*** Opening Data records ***

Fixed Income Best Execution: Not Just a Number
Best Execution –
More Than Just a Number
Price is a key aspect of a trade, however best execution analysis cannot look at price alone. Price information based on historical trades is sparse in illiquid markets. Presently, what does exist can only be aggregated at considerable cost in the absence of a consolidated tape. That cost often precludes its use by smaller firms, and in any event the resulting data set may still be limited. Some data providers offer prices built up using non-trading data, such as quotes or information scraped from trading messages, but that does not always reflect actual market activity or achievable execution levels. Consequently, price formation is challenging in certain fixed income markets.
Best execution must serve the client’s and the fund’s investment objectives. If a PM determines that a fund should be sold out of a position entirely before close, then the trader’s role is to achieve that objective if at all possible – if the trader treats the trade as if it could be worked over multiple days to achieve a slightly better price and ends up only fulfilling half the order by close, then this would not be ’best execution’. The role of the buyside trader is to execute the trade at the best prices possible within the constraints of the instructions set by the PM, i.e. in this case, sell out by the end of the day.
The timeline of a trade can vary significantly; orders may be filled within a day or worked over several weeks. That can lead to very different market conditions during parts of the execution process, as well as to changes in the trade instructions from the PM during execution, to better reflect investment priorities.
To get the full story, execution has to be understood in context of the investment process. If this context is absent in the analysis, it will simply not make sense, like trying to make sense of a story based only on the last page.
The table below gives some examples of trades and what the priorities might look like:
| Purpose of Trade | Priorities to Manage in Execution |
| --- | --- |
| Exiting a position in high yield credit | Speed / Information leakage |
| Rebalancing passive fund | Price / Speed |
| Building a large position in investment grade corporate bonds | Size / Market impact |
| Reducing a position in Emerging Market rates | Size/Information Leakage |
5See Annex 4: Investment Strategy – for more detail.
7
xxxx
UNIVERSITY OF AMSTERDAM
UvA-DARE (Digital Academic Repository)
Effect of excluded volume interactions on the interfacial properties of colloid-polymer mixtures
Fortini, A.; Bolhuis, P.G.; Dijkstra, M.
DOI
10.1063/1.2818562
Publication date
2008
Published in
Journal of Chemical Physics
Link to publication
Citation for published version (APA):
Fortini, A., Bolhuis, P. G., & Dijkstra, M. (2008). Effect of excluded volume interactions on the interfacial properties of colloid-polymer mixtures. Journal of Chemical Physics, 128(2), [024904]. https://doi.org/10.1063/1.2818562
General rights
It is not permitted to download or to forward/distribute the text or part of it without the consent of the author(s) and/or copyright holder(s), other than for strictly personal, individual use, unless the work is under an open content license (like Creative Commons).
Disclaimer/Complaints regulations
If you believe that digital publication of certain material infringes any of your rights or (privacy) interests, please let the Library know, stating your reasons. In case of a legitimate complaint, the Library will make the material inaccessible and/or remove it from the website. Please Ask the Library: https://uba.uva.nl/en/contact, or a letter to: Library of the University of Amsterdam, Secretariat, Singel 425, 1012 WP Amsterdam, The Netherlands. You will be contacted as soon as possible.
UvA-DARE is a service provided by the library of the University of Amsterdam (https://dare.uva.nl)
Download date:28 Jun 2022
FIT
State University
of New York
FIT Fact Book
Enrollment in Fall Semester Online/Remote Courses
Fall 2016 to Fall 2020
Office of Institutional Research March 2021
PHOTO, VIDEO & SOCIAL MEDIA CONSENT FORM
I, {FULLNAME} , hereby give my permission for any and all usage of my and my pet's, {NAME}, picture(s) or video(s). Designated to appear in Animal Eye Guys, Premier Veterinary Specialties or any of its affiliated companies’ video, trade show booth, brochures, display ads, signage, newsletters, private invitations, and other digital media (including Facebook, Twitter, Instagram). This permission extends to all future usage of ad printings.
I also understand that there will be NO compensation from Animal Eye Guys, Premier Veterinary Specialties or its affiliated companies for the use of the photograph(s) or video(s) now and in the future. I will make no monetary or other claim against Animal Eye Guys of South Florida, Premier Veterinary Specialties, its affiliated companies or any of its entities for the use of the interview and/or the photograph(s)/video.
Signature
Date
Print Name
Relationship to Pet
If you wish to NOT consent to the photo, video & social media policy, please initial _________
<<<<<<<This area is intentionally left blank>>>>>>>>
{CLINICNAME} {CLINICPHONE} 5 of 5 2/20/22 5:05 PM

*** Closing Data records ***

Exercise aim:
Would you please copy exactly the part of the entries above that begins at the line containing "It is not permitted" and ends at the line containing "Disclaimer/Complaints regulations", both lines included?

Solved problem:
It is not permitted to download or to forward/distribute the text or part of it without the consent of the author(s) and/or copyright holder(s), other than for strictly personal, individual use, unless the work is under an open content license (like Creative Commons).
Disclaimer/Complaints regulations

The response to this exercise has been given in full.